Officers evacuated late-night bars and restaurants near the Groenland underground station as bomb disposal experts rushed to the scene.
Authorities later said the device was neutralised and a teenage Russian suspect arrested.
"The noise from the blast was louder than our explosives themselves would cause," a police spokesman said, while adding that further investigation would be conducted at the scene.

The device had appeared to be capable of causing only a limited amount of damage, the police said earlier.
"Every restaurant was being closed," Malin Myrvold, who witnessed the scene from a fourth-storey window, told the Associated Press.
"You could see cops in heavy armour going in every store and restaurant.
"We were trying to see what was going on. The police were screaming at us to get back inside and stay where we were."
Norway's security service said a 17-year-old Russian citizen was arrested for explosives found at the subway.
The country's chief prosecutor said the bomb suspect was arrested on suspicion of handling explosives.
Security service head Benedicte Bjornland said it was unclear if the teen had plans to carry out an attack with the homemade device.
Mr Bjornland said intelligence services were aware of the youth, who is an asylum-seeker from Russia who arrived in Norway in 2010.

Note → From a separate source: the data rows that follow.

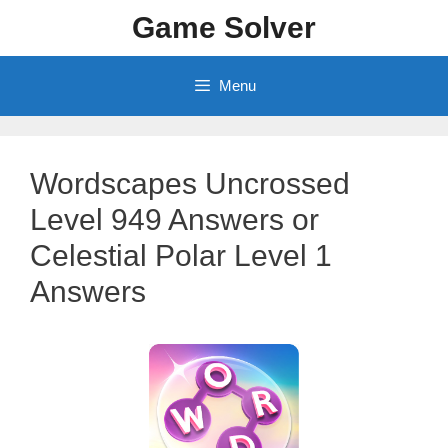
Skip
Game Solver
to
content
Menu
Wordscapes Uncrossed
Level 949 Answers or
Celestial Polar Level 1
Answers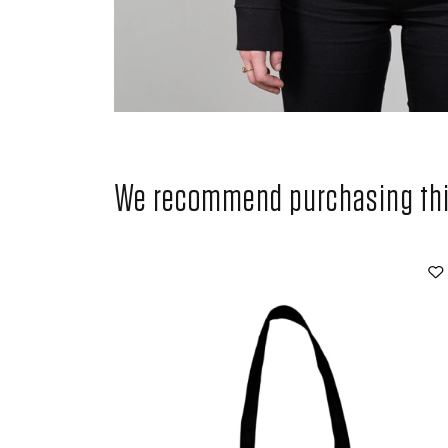
We recommend purchasing this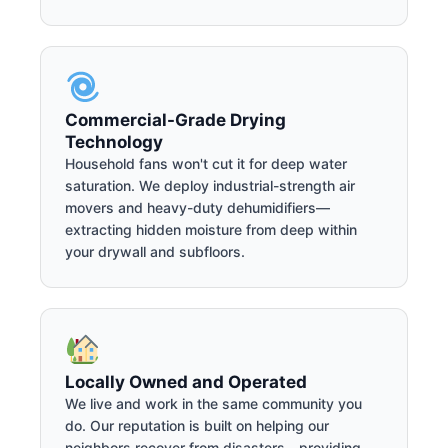
Commercial-Grade Drying
Technology
Household fans won't cut it for deep water
saturation. We deploy industrial-strength air
movers and heavy-duty dehumidifiers—
extracting hidden moisture from deep within
your drywall and subfloors.
Locally Owned and Operated
We live and work in the same community you
do. Our reputation is built on helping our
neighbors recover from disasters—providing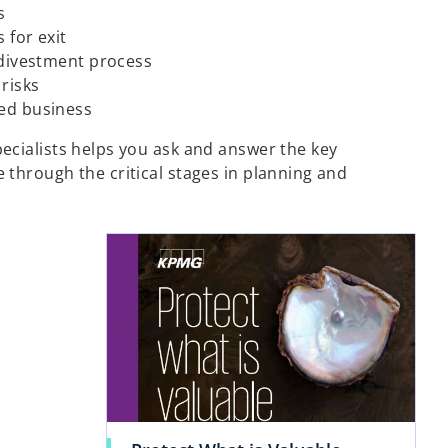
s
 for exit
 divestment process
 risks
ed business
ecialists helps you ask and answer the key
 through the critical stages in planning and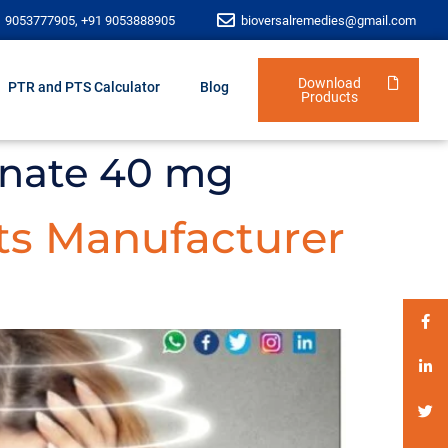
1 9053777905, +91 9053888905
bioversalremedies@gmail.com
Download
PTR and PTS Calculator
Blog
Products
inate 40 mg
ts Manufacturer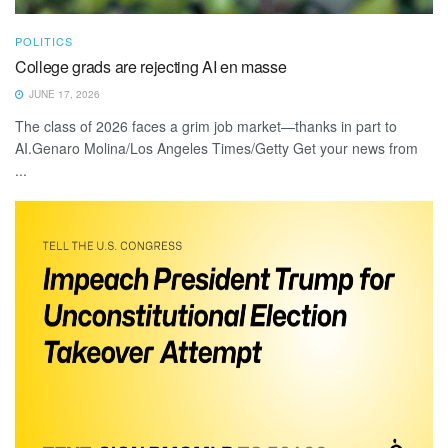
POLITICS
College grads are rejecting AI en masse
JUNE 17, 2026
The class of 2026 faces a grim job market—thanks in part to
AI.Genaro Molina/Los Angeles Times/Getty Get your news from
...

He also alleged the youth was part of "extreme Islamism" circles in Norway.
"It is likely that that attacks in France, German, Great Britain, Russia and Sweden can create a copycat effect in Norway with people with Islamic sympathies," Mr Bjornland added, listing of the locations of extremist attacks that have devastated Europe in the last year.
The Norwegian police force raised its national threat assessment after the discovery of the improvised explosive device.
The risk of an attack in the coming months was raised from "possible" to "probable," Mr Bjoernland said.